The point of this preamble was this article I discovered by Jenny Baker which rightly flies the flag for Youth Workers who are naurally more introverted.
It takes all sorts ….. and this includes Youth Work, probably even more so!

Church Minibus

van.jpg After two serious posts on a Friday I should at least do something light hearted. I always wished that I’d had the money to get a really smart Youth Group mini-bus and customize it, never quite worked out what I’d have written
down the side though, suggestions? I guess the whole A-Team Van thing features too much in my creative thinking.
At the moment I hanker after a really funky old black hearse with Youthblog and the Logo on the side, it would be great driving round the Diocese in that, It would also have lots of room in the back for all the Youthwork Malarky I carry with me.
Confession time: My first car had leopard print car covers, a Public Address System and Stick on Bullet holes down one side. By comparison a Youthblog hearse would be positively tasteful!

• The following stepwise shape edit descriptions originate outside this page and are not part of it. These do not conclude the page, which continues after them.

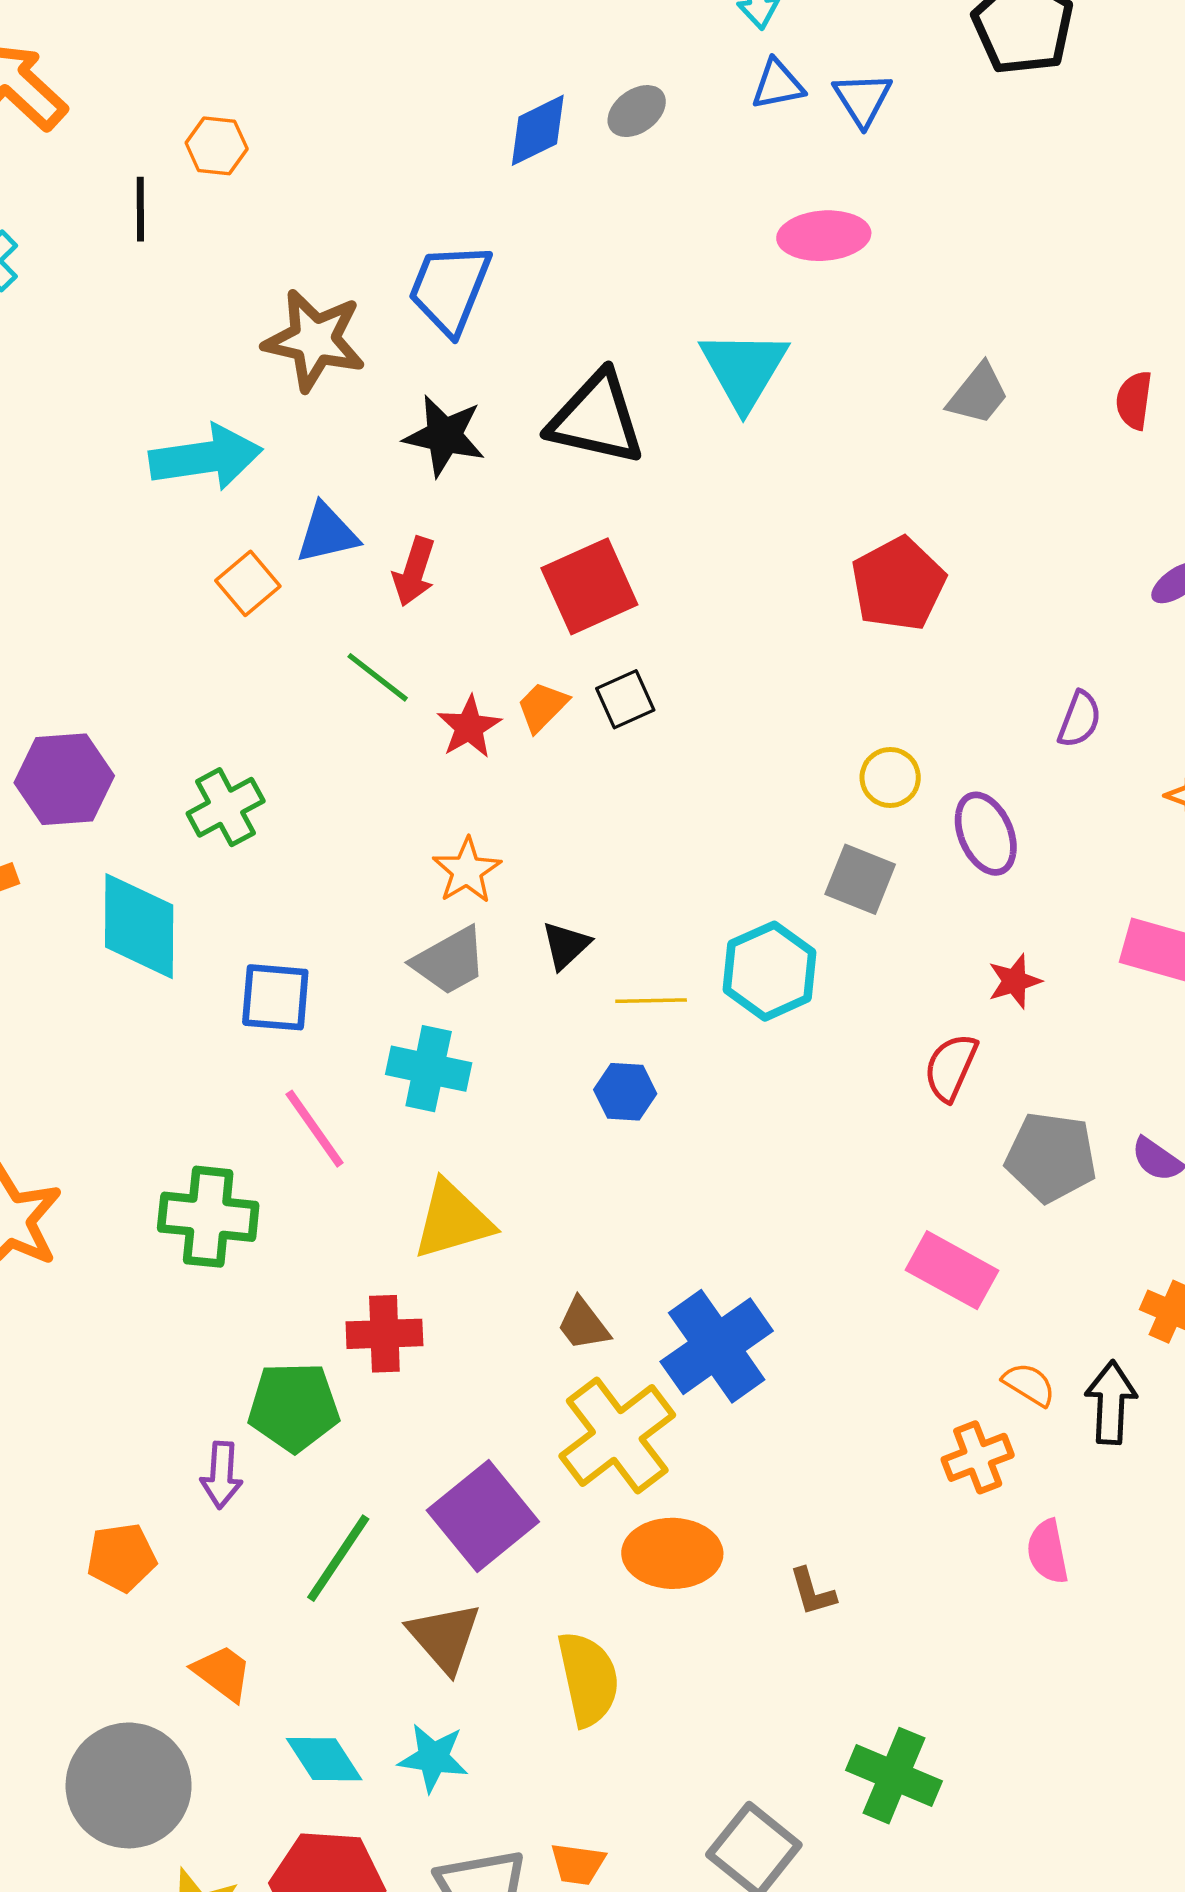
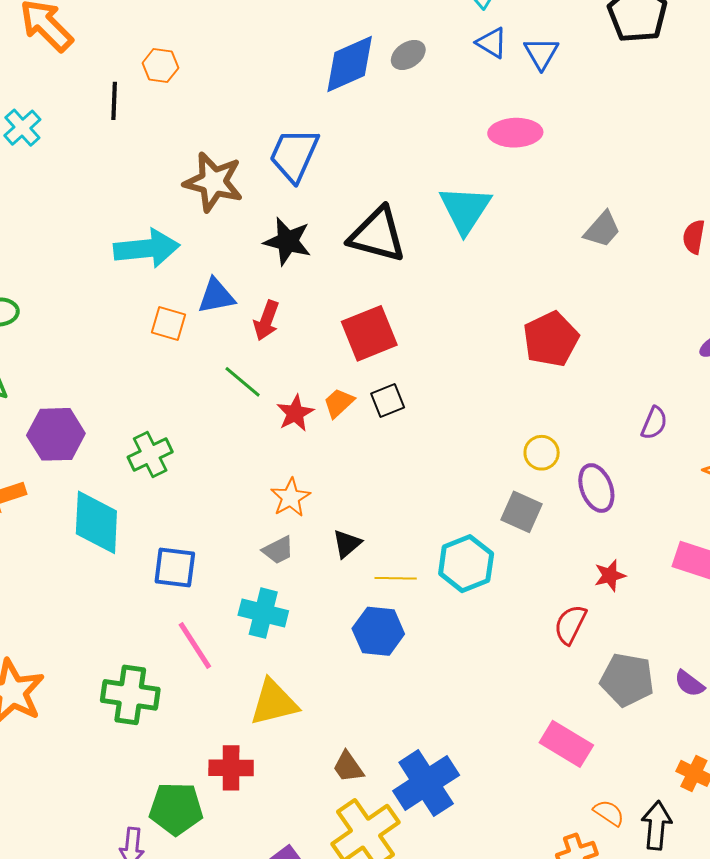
blue triangle: (778, 85) -> (492, 43), turned 40
blue diamond: (538, 130) -> (350, 64), size x1.4
orange square: (248, 583) -> (169, 323), turned -36
gray trapezoid: (449, 961) -> (278, 550), size x0.7
blue hexagon: (625, 1092) -> (378, 631), size x1.4

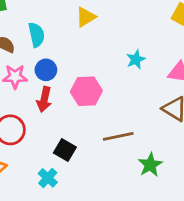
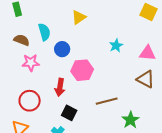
blue circle: (46, 70) -> (62, 49), moved
red arrow: (44, 99) -> (60, 87), moved

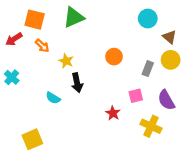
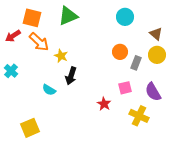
cyan circle: (148, 18) -> (125, 17), moved
orange arrow: (42, 46) -> (39, 42), size x1.5
orange circle: (114, 57) -> (120, 52), moved
black arrow: (77, 83) -> (71, 76), turned 30

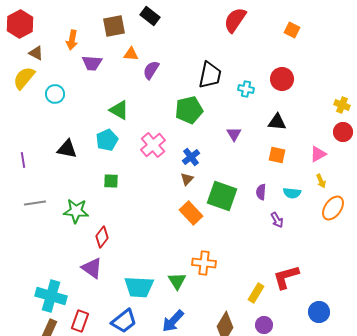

Margaret Hodge and journalismitus

I blogged a couple of days ago on the less that positive article from the Guardian covering Margaret Hodges Speech and suggested that it may have been some less than helpful journalism. Turns out that this is the case, Howard Williamson in YPN has written about this and provided the link to the full speech which is actually great! I hope that it translates into some real results!
I wish quality newspapers would be a bit more balanced in their attitude to teenagers! A report that all the Newspapers covered this week revealed that a shocking 25% of teenagers had comitted crime! I’m not condoning that but it would be interesting to know what precentage of adults had also comitted a crime such as: Cheating on their Tax, Using a mobile phone when driving, Speeding, Failing to pay for something? Just a thought!

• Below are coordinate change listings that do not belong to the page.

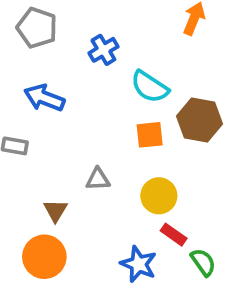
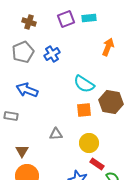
gray pentagon: (37, 28) -> (23, 52), turned 30
blue cross: (103, 50) -> (52, 54), moved
brown triangle: (55, 211) -> (22, 151), moved

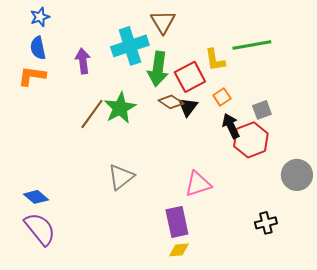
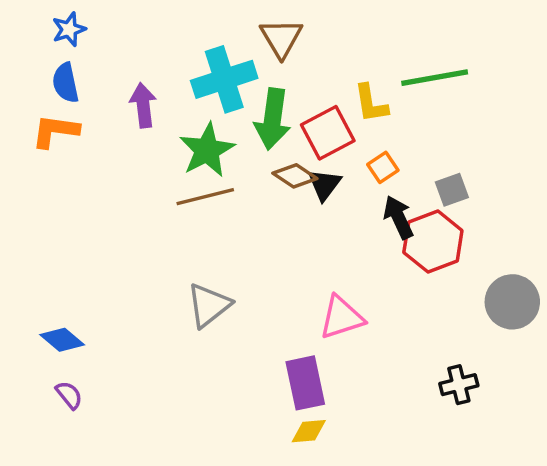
green star: (120, 108) -> (207, 150), moved
brown line: (92, 114) -> (205, 197), moved, turned 40
purple semicircle: (40, 229) -> (69, 395), size x0.5

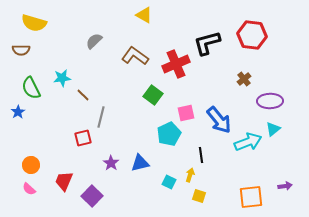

What do we need to remove?

I really like this story from Holland (which I know has attracted some interest on whether it might work in the UK)
Traffic engineer Hans Monderman’s pilot road design scheme in
Friesland, northern Holland, may be radical – no signs or markings,
and no divisions between road and pavement.
But the success of the scheme has now prompted an EU-funded study
in Spain, Denmark, Austria, Sweden and Britain. To make communities
safer, Monderman argues, we must remove ‘traffic lights and signs
exhorting drivers to stop, slow down and merge, centre lines separating
lanes, even speed bumps, speed-limit signs, bicycle lanes and
pedestrian crossings…it is only when the road is made more dangerous,
when drivers stop looking at signs and start looking at other people,
that driving becomes safer…’
Monderman’s experiment in ‘shared space’ evolved from conventional
traffic-calming schemes. When, in a small village whose residents
suffered 6,000 speeding cars a day, he took away all signs, lights and sidewalks, ‘within two weeks, speeds on the road had dropped by more than half…’ In fact, he says, there has never been a fatal accident on any of his roads.

But, I hear you ask, What’s that got to do with Youth Ministry?
Well the reason it got me thinking was that I was involved with a really fun training evening at Wokingham last night. As part of that evening we were talking about the need to invest time in building relationships with young people, that this was absolutely foundational. I’m aware that it could be received as,
“Oh No, more stuff we need to do, HELP!”
But it’s this quote from the above road engineer that really struck me,
‘The trouble with traffic engineers is that when there’s a problem with a road, they always try to add something’ Monderman says. ‘To my mind, it’s much better to remove things…’
It maybe that the question is not, “What do we need to add?” but what in our programme driven approach needs to be removed?